Human c-Eyk Overexpression Lysate; Human c-mer Overexpression Lysate; Human MER Overexpression Lysate; Human RP38 Overexpression Lysate; Human Tyro12 Overexpression Lysate

Mer Background Information

Proto-oncogene tyrosine-protein kinase MER (MERTK) is a member of the MER/AXL/TYRO3 receptor kinase family and encodes a transmembrane protein with two fibronectin type-III domains, two Ig-like C2-type (immunoglobulin-like) domains, and one tyrosine kinase domain. MERTK is localized in membrane and is no expressed in normal B- and T-lymphocytes but is expressed in numerous neoplastic B- and T-cell lines. This protein is highly expressed in testis, ovary, prostate, lung, and kidney, with lower expression in spleen, small intestine, colon, and liver. MERTK regulates many physiological processes including cell survival, migration, differentiation, and phagocytosis of apoptotic cells (efferocytosis). Ligand binding at the cell surface induces autophosphorylation of MERTK on its intracellular domain that provides docking sites for downstream signaling molecules. MERTK signaling plays a role in various processes such as macrophage clearance of apoptotic cells, platelet aggregation, cytoskeleton reorganization and engulfment. MERTK plays also an important role in inhibition of Toll-like receptors (TLRs)-mediated innate immune response by activating STAT1, which selectively induces production of suppressors of cytokine signaling SOCS1 and SOCS3. Defects in MERTK are the cause of retinitis pigmentosa type 38.
Full Name
MER proto-oncogene, tyrosine kinase
References
  • Thompson DA, et al. (2002) Retinal dystrophy due to paternal isodisomy for chromosome 1 or chromosome 2, with homoallelism for mutations in RPE65 or MERTK, respectively. Am J Hum Genet. 70 (1): 224-9.

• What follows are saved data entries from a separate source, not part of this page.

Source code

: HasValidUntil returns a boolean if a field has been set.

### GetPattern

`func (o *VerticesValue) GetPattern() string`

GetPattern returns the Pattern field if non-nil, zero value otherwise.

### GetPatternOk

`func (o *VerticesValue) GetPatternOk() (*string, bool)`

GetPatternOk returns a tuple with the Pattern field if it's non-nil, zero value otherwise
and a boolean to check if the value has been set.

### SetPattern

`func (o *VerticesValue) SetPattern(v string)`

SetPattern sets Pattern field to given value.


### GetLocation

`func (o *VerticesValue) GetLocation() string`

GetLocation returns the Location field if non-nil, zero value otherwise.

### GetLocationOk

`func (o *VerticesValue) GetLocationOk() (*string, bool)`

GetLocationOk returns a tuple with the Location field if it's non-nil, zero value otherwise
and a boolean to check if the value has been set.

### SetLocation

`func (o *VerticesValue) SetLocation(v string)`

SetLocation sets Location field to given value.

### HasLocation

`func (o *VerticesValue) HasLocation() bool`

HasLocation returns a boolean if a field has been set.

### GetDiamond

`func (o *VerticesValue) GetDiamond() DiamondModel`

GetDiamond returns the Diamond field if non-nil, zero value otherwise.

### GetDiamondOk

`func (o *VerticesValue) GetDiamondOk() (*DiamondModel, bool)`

  • Tada A, et al. (2006) Screening of the MERTK gene for mutations in Japanese patients with autosomal recessive retinitis pigmentosa. Mol Vis. 12: 441-4.
  • McHenry CL, et al. (2004) MERTK arginine-844-cysteine in a patient with severe rod-cone dystrophy: loss of mutant protein function in transfected cells. Invest Ophthalmol. Vis Sci. 45 (5): 1456-63.